# What is asked
Copy every one of the entries below line for line, leaving each character unchanged.

# Entries from a collection
------------------------------
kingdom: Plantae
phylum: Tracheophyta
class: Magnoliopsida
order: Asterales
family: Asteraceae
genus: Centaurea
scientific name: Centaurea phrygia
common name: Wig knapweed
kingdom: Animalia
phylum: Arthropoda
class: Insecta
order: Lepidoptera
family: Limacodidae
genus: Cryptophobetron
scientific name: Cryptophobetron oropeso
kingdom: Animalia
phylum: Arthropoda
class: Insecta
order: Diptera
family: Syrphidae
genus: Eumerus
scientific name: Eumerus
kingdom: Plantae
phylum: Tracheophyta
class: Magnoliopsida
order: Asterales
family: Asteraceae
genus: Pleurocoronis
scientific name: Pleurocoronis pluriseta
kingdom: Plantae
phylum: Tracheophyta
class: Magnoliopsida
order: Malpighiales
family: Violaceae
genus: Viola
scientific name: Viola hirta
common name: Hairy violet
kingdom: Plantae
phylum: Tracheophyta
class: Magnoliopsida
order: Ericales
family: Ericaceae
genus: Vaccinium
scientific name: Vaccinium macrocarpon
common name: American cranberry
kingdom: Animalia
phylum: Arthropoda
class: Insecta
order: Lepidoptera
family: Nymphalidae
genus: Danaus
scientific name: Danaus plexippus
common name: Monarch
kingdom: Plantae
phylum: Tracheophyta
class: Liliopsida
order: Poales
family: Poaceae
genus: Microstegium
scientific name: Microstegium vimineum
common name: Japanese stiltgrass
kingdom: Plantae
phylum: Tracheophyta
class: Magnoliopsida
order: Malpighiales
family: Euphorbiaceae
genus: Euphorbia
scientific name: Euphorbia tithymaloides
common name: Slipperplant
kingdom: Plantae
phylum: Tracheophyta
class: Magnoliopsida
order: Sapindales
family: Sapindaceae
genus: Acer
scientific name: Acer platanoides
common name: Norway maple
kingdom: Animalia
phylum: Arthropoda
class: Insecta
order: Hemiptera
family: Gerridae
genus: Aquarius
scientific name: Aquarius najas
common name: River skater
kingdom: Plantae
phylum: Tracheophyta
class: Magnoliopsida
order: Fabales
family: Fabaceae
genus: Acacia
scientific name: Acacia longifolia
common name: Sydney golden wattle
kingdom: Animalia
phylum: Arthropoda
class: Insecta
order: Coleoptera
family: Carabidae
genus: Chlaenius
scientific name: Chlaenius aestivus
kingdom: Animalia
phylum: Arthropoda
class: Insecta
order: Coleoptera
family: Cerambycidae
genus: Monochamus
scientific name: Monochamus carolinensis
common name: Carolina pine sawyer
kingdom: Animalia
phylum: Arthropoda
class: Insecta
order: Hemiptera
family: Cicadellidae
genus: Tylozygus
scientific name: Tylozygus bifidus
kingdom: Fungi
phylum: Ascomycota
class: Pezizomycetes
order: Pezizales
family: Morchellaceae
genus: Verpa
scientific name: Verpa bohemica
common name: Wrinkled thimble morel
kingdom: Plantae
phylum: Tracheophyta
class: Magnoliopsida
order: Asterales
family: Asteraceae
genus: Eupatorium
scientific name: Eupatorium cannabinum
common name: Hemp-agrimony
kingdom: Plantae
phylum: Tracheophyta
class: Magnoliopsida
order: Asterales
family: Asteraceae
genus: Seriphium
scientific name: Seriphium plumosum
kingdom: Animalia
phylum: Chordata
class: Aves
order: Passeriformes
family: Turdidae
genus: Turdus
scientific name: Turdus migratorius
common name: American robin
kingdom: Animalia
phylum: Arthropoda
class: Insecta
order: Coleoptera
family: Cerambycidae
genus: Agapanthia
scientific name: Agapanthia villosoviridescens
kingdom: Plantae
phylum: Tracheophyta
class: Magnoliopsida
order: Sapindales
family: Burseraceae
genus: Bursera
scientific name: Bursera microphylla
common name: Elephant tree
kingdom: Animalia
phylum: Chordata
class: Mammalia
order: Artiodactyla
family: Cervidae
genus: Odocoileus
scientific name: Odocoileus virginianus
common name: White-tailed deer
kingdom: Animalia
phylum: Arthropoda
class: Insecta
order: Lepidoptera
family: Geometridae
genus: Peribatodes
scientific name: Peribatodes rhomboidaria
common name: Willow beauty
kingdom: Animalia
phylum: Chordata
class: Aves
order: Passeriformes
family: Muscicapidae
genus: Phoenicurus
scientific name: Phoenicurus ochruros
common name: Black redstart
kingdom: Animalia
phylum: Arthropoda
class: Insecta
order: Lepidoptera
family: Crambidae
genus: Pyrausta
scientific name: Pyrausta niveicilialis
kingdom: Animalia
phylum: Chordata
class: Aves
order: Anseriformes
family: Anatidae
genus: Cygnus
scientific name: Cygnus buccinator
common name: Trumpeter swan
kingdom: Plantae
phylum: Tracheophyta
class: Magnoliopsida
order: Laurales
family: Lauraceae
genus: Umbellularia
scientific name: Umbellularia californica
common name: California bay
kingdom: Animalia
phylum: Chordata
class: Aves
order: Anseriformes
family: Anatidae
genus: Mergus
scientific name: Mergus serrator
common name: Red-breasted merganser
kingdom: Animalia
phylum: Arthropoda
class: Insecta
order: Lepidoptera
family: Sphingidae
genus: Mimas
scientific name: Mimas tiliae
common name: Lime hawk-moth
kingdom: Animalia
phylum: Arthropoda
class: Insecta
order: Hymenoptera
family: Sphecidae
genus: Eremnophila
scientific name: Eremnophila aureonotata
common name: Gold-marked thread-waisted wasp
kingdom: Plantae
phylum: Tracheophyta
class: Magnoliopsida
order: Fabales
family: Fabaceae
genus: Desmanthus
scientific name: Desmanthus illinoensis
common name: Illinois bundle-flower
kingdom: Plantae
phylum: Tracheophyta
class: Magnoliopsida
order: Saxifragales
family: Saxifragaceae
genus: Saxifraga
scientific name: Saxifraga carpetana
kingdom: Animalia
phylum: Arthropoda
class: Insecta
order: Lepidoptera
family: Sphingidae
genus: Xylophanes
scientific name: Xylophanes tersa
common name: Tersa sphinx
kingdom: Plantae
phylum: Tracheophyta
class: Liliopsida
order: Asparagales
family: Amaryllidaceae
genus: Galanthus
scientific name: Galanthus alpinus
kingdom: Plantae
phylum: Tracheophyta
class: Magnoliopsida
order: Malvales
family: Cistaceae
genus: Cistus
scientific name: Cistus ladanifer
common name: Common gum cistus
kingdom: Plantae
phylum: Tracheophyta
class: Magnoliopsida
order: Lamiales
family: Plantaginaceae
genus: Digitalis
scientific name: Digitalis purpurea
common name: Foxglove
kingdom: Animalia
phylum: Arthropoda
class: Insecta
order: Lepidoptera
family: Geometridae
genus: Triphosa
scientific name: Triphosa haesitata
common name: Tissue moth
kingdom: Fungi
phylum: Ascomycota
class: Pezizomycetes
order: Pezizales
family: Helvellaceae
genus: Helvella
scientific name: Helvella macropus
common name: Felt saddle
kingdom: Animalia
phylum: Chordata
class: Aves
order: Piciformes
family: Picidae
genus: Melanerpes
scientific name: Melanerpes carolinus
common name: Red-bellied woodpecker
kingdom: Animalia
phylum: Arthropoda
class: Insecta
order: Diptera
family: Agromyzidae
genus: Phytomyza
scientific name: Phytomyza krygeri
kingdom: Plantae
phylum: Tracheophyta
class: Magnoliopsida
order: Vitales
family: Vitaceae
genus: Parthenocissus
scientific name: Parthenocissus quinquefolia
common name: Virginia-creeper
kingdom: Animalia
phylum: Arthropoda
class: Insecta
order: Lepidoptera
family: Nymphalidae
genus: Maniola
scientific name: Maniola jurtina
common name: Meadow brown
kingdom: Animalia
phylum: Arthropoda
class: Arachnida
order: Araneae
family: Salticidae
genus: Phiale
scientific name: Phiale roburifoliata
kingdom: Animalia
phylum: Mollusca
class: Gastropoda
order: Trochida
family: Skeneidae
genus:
------------------------------
# Solution
kingdom: Plantae
phylum: Tracheophyta
class: Magnoliopsida
order: Asterales
family: Asteraceae
genus: Centaurea
scientific name: Centaurea phrygia
common name: Wig knapweed
kingdom: Animalia
phylum: Arthropoda
class: Insecta
order: Lepidoptera
family: Limacodidae
genus: Cryptophobetron
scientific name: Cryptophobetron oropeso
kingdom: Animalia
phylum: Arthropoda
class: Insecta
order: Diptera
family: Syrphidae
genus: Eumerus
scientific name: Eumerus
kingdom: Plantae
phylum: Tracheophyta
class: Magnoliopsida
order: Asterales
family: Asteraceae
genus: Pleurocoronis
scientific name: Pleurocoronis pluriseta
kingdom: Plantae
phylum: Tracheophyta
class: Magnoliopsida
order: Malpighiales
family: Violaceae
genus: Viola
scientific name: Viola hirta
common name: Hairy violet
kingdom: Plantae
phylum: Tracheophyta
class: Magnoliopsida
order: Ericales
family: Ericaceae
genus: Vaccinium
scientific name: Vaccinium macrocarpon
common name: American cranberry
kingdom: Animalia
phylum: Arthropoda
class: Insecta
order: Lepidoptera
family: Nymphalidae
genus: Danaus
scientific name: Danaus plexippus
common name: Monarch
kingdom: Plantae
phylum: Tracheophyta
class: Liliopsida
order: Poales
family: Poaceae
genus: Microstegium
scientific name: Microstegium vimineum
common name: Japanese stiltgrass
kingdom: Plantae
phylum: Tracheophyta
class: Magnoliopsida
order: Malpighiales
family: Euphorbiaceae
genus: Euphorbia
scientific name: Euphorbia tithymaloides
common name: Slipperplant
kingdom: Plantae
phylum: Tracheophyta
class: Magnoliopsida
order: Sapindales
family: Sapindaceae
genus: Acer
scientific name: Acer platanoides
common name: Norway maple
kingdom: Animalia
phylum: Arthropoda
class: Insecta
order: Hemiptera
family: Gerridae
genus: Aquarius
scientific name: Aquarius najas
common name: River skater
kingdom: Plantae
phylum: Tracheophyta
class: Magnoliopsida
order: Fabales
family: Fabaceae
genus: Acacia
scientific name: Acacia longifolia
common name: Sydney golden wattle
kingdom: Animalia
phylum: Arthropoda
class: Insecta
order: Coleoptera
family: Carabidae
genus: Chlaenius
scientific name: Chlaenius aestivus
kingdom: Animalia
phylum: Arthropoda
class: Insecta
order: Coleoptera
family: Cerambycidae
genus: Monochamus
scientific name: Monochamus carolinensis
common name: Carolina pine sawyer
kingdom: Animalia
phylum: Arthropoda
class: Insecta
order: Hemiptera
family: Cicadellidae
genus: Tylozygus
scientific name: Tylozygus bifidus
kingdom: Fungi
phylum: Ascomycota
class: Pezizomycetes
order: Pezizales
family: Morchellaceae
genus: Verpa
scientific name: Verpa bohemica
common name: Wrinkled thimble morel
kingdom: Plantae
phylum: Tracheophyta
class: Magnoliopsida
order: Asterales
family: Asteraceae
genus: Eupatorium
scientific name: Eupatorium cannabinum
common name: Hemp-agrimony
kingdom: Plantae
phylum: Tracheophyta
class: Magnoliopsida
order: Asterales
family: Asteraceae
genus: Seriphium
scientific name: Seriphium plumosum
kingdom: Animalia
phylum: Chordata
class: Aves
order: Passeriformes
family: Turdidae
genus: Turdus
scientific name: Turdus migratorius
common name: American robin
kingdom: Animalia
phylum: Arthropoda
class: Insecta
order: Coleoptera
family: Cerambycidae
genus: Agapanthia
scientific name: Agapanthia villosoviridescens
kingdom: Plantae
phylum: Tracheophyta
class: Magnoliopsida
order: Sapindales
family: Burseraceae
genus: Bursera
scientific name: Bursera microphylla
common name: Elephant tree
kingdom: Animalia
phylum: Chordata
class: Mammalia
order: Artiodactyla
family: Cervidae
genus: Odocoileus
scientific name: Odocoileus virginianus
common name: White-tailed deer
kingdom: Animalia
phylum: Arthropoda
class: Insecta
order: Lepidoptera
family: Geometridae
genus: Peribatodes
scientific name: Peribatodes rhomboidaria
common name: Willow beauty
kingdom: Animalia
phylum: Chordata
class: Aves
order: Passeriformes
family: Muscicapidae
genus: Phoenicurus
scientific name: Phoenicurus ochruros
common name: Black redstart
kingdom: Animalia
phylum: Arthropoda
class: Insecta
order: Lepidoptera
family: Crambidae
genus: Pyrausta
scientific name: Pyrausta niveicilialis
kingdom: Animalia
phylum: Chordata
class: Aves
order: Anseriformes
family: Anatidae
genus: Cygnus
scientific name: Cygnus buccinator
common name: Trumpeter swan
kingdom: Plantae
phylum: Tracheophyta
class: Magnoliopsida
order: Laurales
family: Lauraceae
genus: Umbellularia
scientific name: Umbellularia californica
common name: California bay
kingdom: Animalia
phylum: Chordata
class: Aves
order: Anseriformes
family: Anatidae
genus: Mergus
scientific name: Mergus serrator
common name: Red-breasted merganser
kingdom: Animalia
phylum: Arthropoda
class: Insecta
order: Lepidoptera
family: Sphingidae
genus: Mimas
scientific name: Mimas tiliae
common name: Lime hawk-moth
kingdom: Animalia
phylum: Arthropoda
class: Insecta
order: Hymenoptera
family: Sphecidae
genus: Eremnophila
scientific name: Eremnophila aureonotata
common name: Gold-marked thread-waisted wasp
kingdom: Plantae
phylum: Tracheophyta
class: Magnoliopsida
order: Fabales
family: Fabaceae
genus: Desmanthus
scientific name: Desmanthus illinoensis
common name: Illinois bundle-flower
kingdom: Plantae
phylum: Tracheophyta
class: Magnoliopsida
order: Saxifragales
family: Saxifragaceae
genus: Saxifraga
scientific name: Saxifraga carpetana
kingdom: Animalia
phylum: Arthropoda
class: Insecta
order: Lepidoptera
family: Sphingidae
genus: Xylophanes
scientific name: Xylophanes tersa
common name: Tersa sphinx
kingdom: Plantae
phylum: Tracheophyta
class: Liliopsida
order: Asparagales
family: Amaryllidaceae
genus: Galanthus
scientific name: Galanthus alpinus
kingdom: Plantae
phylum: Tracheophyta
class: Magnoliopsida
order: Malvales
family: Cistaceae
genus: Cistus
scientific name: Cistus ladanifer
common name: Common gum cistus
kingdom: Plantae
phylum: Tracheophyta
class: Magnoliopsida
order: Lamiales
family: Plantaginaceae
genus: Digitalis
scientific name: Digitalis purpurea
common name: Foxglove
kingdom: Animalia
phylum: Arthropoda
class: Insecta
order: Lepidoptera
family: Geometridae
genus: Triphosa
scientific name: Triphosa haesitata
common name: Tissue moth
kingdom: Fungi
phylum: Ascomycota
class: Pezizomycetes
order: Pezizales
family: Helvellaceae
genus: Helvella
scientific name: Helvella macropus
common name: Felt saddle
kingdom: Animalia
phylum: Chordata
class: Aves
order: Piciformes
family: Picidae
genus: Melanerpes
scientific name: Melanerpes carolinus
common name: Red-bellied woodpecker
kingdom: Animalia
phylum: Arthropoda
class: Insecta
order: Diptera
family: Agromyzidae
genus: Phytomyza
scientific name: Phytomyza krygeri
kingdom: Plantae
phylum: Tracheophyta
class: Magnoliopsida
order: Vitales
family: Vitaceae
genus: Parthenocissus
scientific name: Parthenocissus quinquefolia
common name: Virginia-creeper
kingdom: Animalia
phylum: Arthropoda
class: Insecta
order: Lepidoptera
family: Nymphalidae
genus: Maniola
scientific name: Maniola jurtina
common name: Meadow brown
kingdom: Animalia
phylum: Arthropoda
class: Arachnida
order: Araneae
family: Salticidae
genus: Phiale
scientific name: Phiale roburifoliata
kingdom: Animalia
phylum: Mollusca
class: Gastropoda
order: Trochida
family: Skeneidae
genus:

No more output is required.